══ Supplied data ══
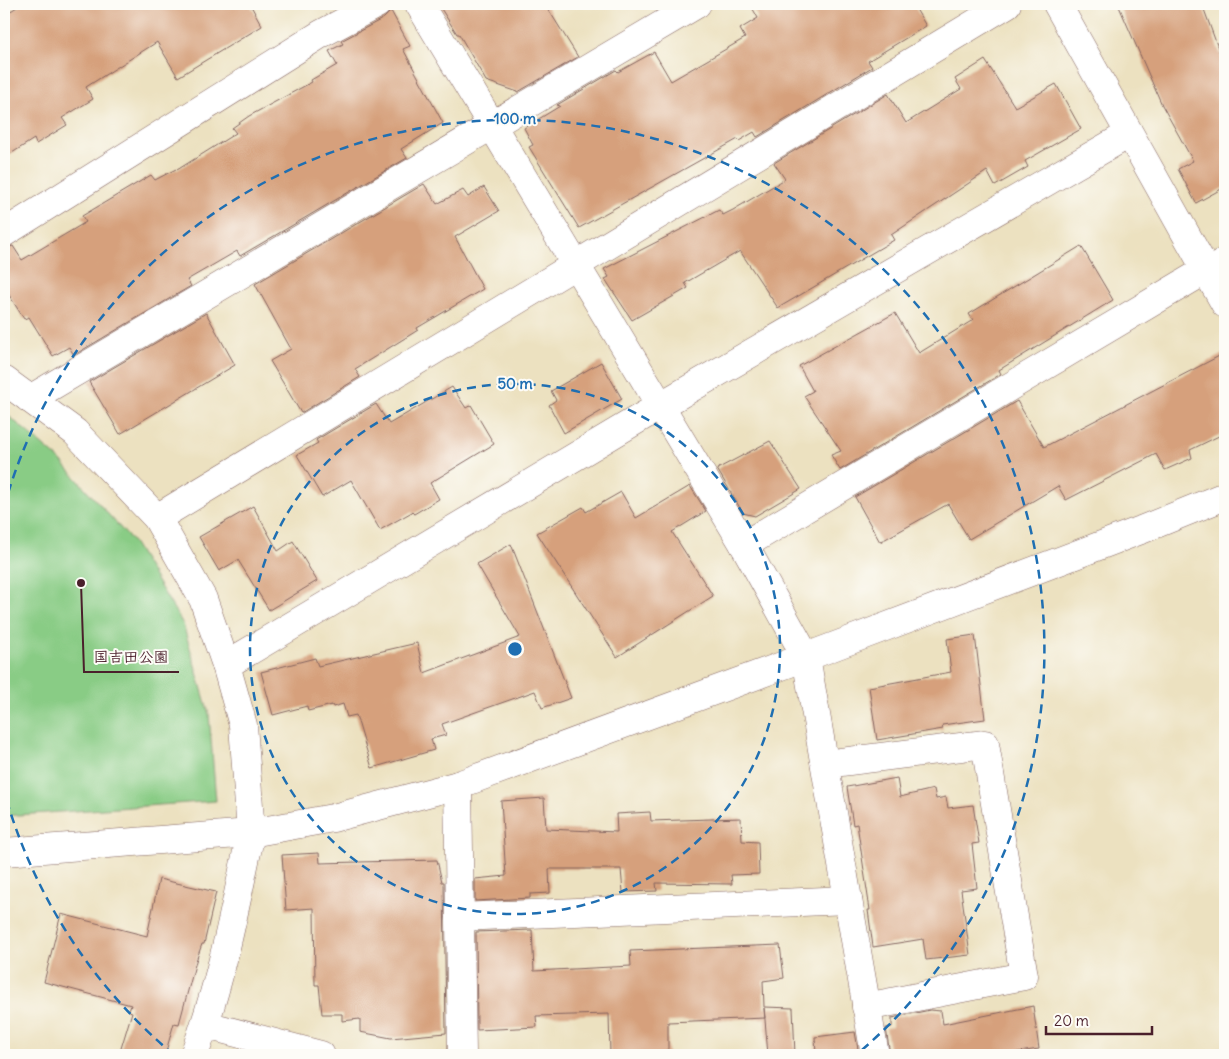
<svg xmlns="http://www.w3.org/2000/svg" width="1229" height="1059" font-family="Delius,'Klee One',sans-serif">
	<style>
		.green { fill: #89cc85; stroke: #6a7658 }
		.building { fill: #d6a07c }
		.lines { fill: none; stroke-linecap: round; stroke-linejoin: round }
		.minor-casing { stroke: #83635f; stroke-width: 29 }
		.tertiary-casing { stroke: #83635f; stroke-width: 29 }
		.minor { stroke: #fff; stroke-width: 28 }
		.tertiary { stroke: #fff; stroke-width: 28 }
		.ring { fill: none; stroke: #1f6fb2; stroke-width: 2.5; stroke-dasharray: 9 6 }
		.centre { fill: #1f6fb2; stroke: #fdfcf7; stroke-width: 2.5 }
		.ring-label { font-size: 15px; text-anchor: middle; font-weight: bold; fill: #1f6fb2; stroke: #fdfcf7; stroke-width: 4; stroke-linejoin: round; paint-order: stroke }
		.leader { fill: none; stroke: #4a1f2b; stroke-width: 2 }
		.callout-dot { fill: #4a1f2b; stroke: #fdfcf7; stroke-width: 2 }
		.callout-label { font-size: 15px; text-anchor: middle; font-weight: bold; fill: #4a1f2b; stroke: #fdfcf7; stroke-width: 4; stroke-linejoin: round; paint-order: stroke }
	</style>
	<rect width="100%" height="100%" fill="#fdfcf7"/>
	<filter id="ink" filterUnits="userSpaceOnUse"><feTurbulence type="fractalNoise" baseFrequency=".02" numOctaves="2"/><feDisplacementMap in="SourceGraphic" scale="10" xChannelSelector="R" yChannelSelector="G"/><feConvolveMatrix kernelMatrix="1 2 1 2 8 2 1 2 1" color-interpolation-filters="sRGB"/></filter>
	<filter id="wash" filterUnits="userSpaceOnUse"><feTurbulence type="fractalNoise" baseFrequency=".0096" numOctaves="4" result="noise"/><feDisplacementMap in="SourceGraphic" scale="20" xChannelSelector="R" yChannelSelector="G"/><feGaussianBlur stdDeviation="1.12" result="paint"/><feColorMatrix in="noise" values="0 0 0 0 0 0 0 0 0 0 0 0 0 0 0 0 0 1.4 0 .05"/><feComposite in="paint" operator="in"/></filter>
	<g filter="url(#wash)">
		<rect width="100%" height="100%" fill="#ece1c0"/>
		<!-- green -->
		<polygon class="green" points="4,412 60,460 133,542 183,624 209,714 216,801 4,816"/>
		<g id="blocks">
			<!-- building -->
			<g class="building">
				<polygon points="22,4 250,4 262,26 178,77 157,42 86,87 93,99 62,118 67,125 36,144 34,139 4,158 4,15"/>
				<polygon points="438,4 545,4 578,57 518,92 486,81 459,34 457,34"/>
				<polygon points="750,4 913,4 926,26 868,61 872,67 757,137 754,132 739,141 738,139 579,228 529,147 533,145 524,128 560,106 557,105 616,70 618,72 654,52 671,81 745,38 740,29 758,18"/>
				<polygon points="1118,4 1202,4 1225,67 1225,187 1196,203 1178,169 1193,161 1162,105"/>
				<polygon points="391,11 410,46 403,49 443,123 401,149 407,158 240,256 237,251 187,280 191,286 74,355 69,347 53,356 29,317 24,319 4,287 4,248 13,246 22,260 86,222 82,216 151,175 155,180 176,169 177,170 236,133 232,128 249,116 312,82 311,80 337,65 329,51 343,44 341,41 384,18"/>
				<polygon points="985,60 1015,107 1056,84 1081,129 1025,161 1028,167 995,186 987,171 891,235 894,240 778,308 740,251 685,283 688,288 632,320 605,279 609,277 604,269 719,210 723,215 733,210 785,179 774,163 888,94 906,123 961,89 955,79"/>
				<polygon points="424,184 437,204 463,190 468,197 484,187 499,211 455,237 483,289 417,328 418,330 355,369 360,377 301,413 270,361 291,349 255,284"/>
				<polygon points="1081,246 1113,300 999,370 1001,374 840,470 831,455 841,451 804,396 813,391 799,366 895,313 919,353 973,320 969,314"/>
				<polygon points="206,313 235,365 120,434 89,382"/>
				<polygon points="1225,353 1225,433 1190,450 1192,458 1165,470 1156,454 1066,500 1058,486 969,539 948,504 880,542 855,497 1017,401 1044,447"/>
				<polygon points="601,362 622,399 564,433 549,405 556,400 551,391"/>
				<polygon points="452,387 466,408 471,405 494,444 430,483 439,499 414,514 412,512 380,530 351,480 322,497 297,455 318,443 316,440 376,404 389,424"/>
				<polygon points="770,441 801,489 755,516 743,513 717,469"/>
				<polygon points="690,486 706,511 672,532 713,596 617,657 537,533 583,507 586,512 621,492 636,518"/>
				<polygon points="253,506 278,551 293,541 317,581 269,610 238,560 219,571 199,537"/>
				<polygon points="511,544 571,698 542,708 535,691 442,724 446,735 431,739 434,750 372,768 356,715 347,717 343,704 333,707 332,705 308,711 307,706 273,715 261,672 315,658 318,666 417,643 424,673 520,637 477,564"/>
				<polygon points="975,635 985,719 942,725 943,729 877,740 869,687 951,672 947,639"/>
				<polygon points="897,778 900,797 934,789 936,799 946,797 948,808 973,805 979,843 972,844 977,888 961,890 970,955 926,960 923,939 873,947 868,910 870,910 857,824 853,825 847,787"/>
				<polygon points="544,798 546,829 617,832 616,814 650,812 651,821 741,818 742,841 758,842 759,874 731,875 732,884 656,883 657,891 623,892 621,869 549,869 550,893 530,894 530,898 475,901 475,879 506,876 501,801"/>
				<polygon points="319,853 320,863 437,860 442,882 444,882 446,1033 391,1038 360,1032 360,1019 342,1021 342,1014 322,1014 319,985 315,985 314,908 286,910 282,855"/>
				<polygon points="159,879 216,892 204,944 202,944 196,961 179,1024 174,1023 165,1055 119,1055 132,1012 129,1011 131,1005 44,982 61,914 147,936"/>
				<polygon points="532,930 534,971 631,966 630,951 780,945 784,978 763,981 764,1007 793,1008 795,1055 768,1055 764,1008 765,1018 668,1022 668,1055 610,1055 609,1014 536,1016 537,1027 477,1030 476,932"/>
				<polygon points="1033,1006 1039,1049 999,1055 890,1055 886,1028 892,1027 892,1018 930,1010 941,1011 943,1024"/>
				<polygon points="855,1032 859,1055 816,1055 815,1037"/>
			</g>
		</g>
	</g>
	<g filter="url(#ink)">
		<use href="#blocks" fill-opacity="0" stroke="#83635f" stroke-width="1"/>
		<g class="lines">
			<!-- minor casing -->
			<g class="minor-casing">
				<g id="minor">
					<polyline points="419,4 744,545 806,657 875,1055"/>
					<polyline points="1057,4 1225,304"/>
					<polyline points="4,233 321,34 377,4"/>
					<polyline points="1215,286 1225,261"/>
					<polyline points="4,380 75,432 157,518 203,599 226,665 243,725 251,833"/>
					<polyline points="30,399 697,4"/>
					<polyline points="157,518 1007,4"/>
					<polyline points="744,545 1206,270"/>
					<polyline points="226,665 660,406 1129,134"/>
					<polyline points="825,764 985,744 1024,976 866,1007"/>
					<polyline points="458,785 462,1055"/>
					<polyline points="460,917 848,900"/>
					<polyline points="206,1025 321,1055"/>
				</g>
			</g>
			<!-- tertiary casing -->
			<g class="tertiary-casing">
				<g id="tertiary">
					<polyline points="4,852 251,833 333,818 458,785 806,657 1141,530 1225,496"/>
					<path d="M194 1055C221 983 235 907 251 833"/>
				</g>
			</g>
			<!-- minor -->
			<use href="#minor" class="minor"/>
			<!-- tertiary -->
			<use href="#tertiary" class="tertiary"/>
		</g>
	</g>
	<!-- distance rings -->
	<g class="ring">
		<circle cx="515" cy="649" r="265"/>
		<path d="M174 1055A530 530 0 0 1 4 791M4 507A530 530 0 1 1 856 1055"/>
	</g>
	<circle cx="515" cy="649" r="8" class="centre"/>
	<g class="ring-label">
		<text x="515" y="124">100 m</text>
		<text x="515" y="389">50 m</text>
	</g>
	<!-- callouts -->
	<path class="leader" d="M81 583L84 672H179"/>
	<circle class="callout-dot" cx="81" cy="583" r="5"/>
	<g class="callout-label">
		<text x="131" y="662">国吉田公園</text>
	</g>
	<!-- margin -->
	<rect width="1229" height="1059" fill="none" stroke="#fdfcf7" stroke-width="20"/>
	<!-- scale -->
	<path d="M1046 1026v8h106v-8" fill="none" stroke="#4a1f2b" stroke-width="2.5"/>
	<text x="1054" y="1026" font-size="15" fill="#4a1f2b" stroke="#fdfcf7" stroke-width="4" paint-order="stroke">20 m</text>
</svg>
═══
Your goal: Scan the data above for the word "lines". Copy every line in which it is found.

Solution to the problem:
		.lines { fill: none; stroke-linecap: round; stroke-linejoin: round }
		<g class="lines">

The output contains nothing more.